October 24, 2008, - 11:48 am
By Debbie Schlussel
Occasionally in the liberal mainstream media, you’ll see a quote in which someone using ebonics or some other incorrect form of grammar and speech is quoted word for word.
It used to be a pet peeve of mine. I used to think that if a reporter quotes someone in a news story as saying, for example, “He do it,” instead of “He did it”, that showed that the reporter was racist and mocking the uneducated person he was quoting, usually a minority. I thought the only person who should be quoted that way is the guy from the ephemeral XFL, “He Hate Me”, since it was on his jersey.
But I long ago changed my mind on this. Accuracy is important. And a reporter quoting improper English as it was uttered by the utterer is, in fact, accuracy. We get to read or hear what the person actually said in a news story and not what a liberal, agenda-laden reporter wants us to think they said.

Exercise input |

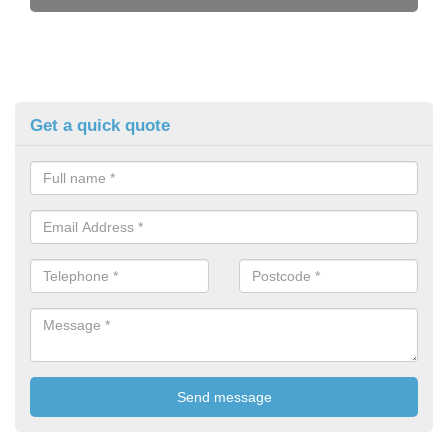
Get a quick quote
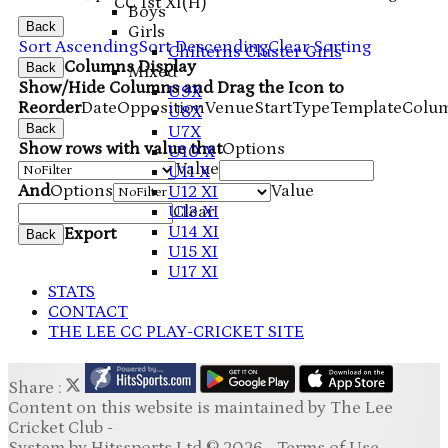
CC 1st XI
(H)
Boys
Back
Girls
Sort Ascending
Sort Descending
Clear Sorting
Chilterns Cluster Girls
Columns Display
Back
Mixed
Show/Hide Columns and Drag the Icon to
U9X
Reorder
Date
Opposition
Venue
Start
Type
TemplateColu
U8X
Back
U7X
Show rows with value that
Options
U10 X
Value
U11 X
And
Options
Value
U12 XI
U13 XI
Clear
U14 XI
Export
Back
U15 XI
U17 XI
STATS
CONTACT
THE LEE CC PLAY-CRICKET SITE
Share :
Content
on this website is maintained by
The Lee
Cricket Club -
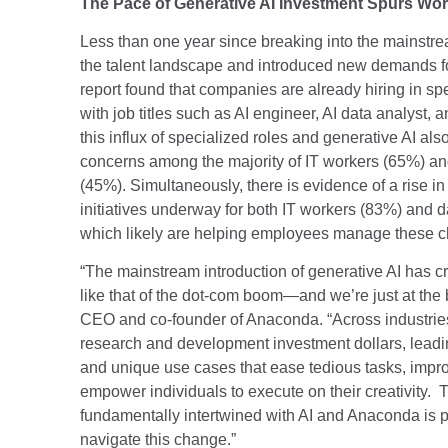
The Pace of Generative AI Investment Spurs Wor
Less than one year since breaking into the mainstr
the talent landscape and introduced new demands fo
report found that companies are already hiring in spe
with job titles such as AI engineer, AI data analyst,
this influx of specialized roles and generative AI als
concerns among the majority of IT workers (65%) and 
(45%). Simultaneously, there is evidence of a rise in 
initiatives underway for both IT workers (83%) and d
which likely are helping employees manage these 
“The mainstream introduction of generative AI has cr
like that of the dot-com boom—and we’re just at the
CEO and co-founder of Anaconda. “Across industries,
research and development investment dollars, leadi
and unique use cases that ease tedious tasks, imp
empower individuals to execute on their creativity. T
fundamentally intertwined with AI and Anaconda is p
navigate this change.”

What this exercise asks |
**A.** Answer these from the text about quoting improper English:
(i) Whose byline appears on the text?
(ii) What name does the text give for the XFL player it mentions?
(iii) What does the writer now call quoting improper English as it was uttered?
**B.** How many lines of the listing contain the string "Columns"? Case counts. Reply with the number only.
The listing has no connection to the text about quoting improper English.

Outputs for the tasks |
**A.**
(i) Debbie Schlussel
(ii) "He Hate Me"
(iii) Accuracy

**B.** 2